BEGIN Raw data

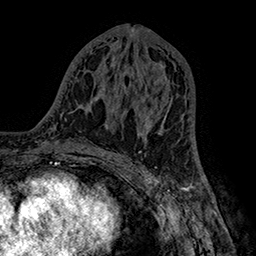
Breast MRI (dynamic contrast-enhanced), one axial slice; slice 78 of 160 in the series (ordered by position); cropped to one breast; dynamic contrast-enhanced series, time point 2 of 7 at this slice position (early post-contrast); 1.5 T; TE 2.8 ms, TR 5.4 ms; 256 × 256 image matrix, field of view 180 × 180 mm. Female patient.
Structures marked on this image (semi-automatically segmented with operator editing):
- enhancing-tissue mask used for the functional tumour volume (all voxels passing the contrast-enhancement thresholds inside the analysis volume; usually the tumour): box from (x=135, y=101) to (x=171, y=136) px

END Raw data

### Goal of the exercise
Aside from its pictures, the listing must be given again in full, exactly as it appears.

### Written reply
Breast MRI (dynamic contrast-enhanced), one axial slice; slice 78 of 160 in the series (ordered by position); cropped to one breast; dynamic contrast-enhanced series, time point 2 of 7 at this slice position (early post-contrast); 1.5 T; TE 2.8 ms, TR 5.4 ms; 256 × 256 image matrix, field of view 180 × 180 mm. Female patient.
Structures marked on this image (semi-automatically segmented with operator editing):
- enhancing-tissue mask used for the functional tumour volume (all voxels passing the contrast-enhancement thresholds inside the analysis volume; usually the tumour): box from (x=135, y=101) to (x=171, y=136) px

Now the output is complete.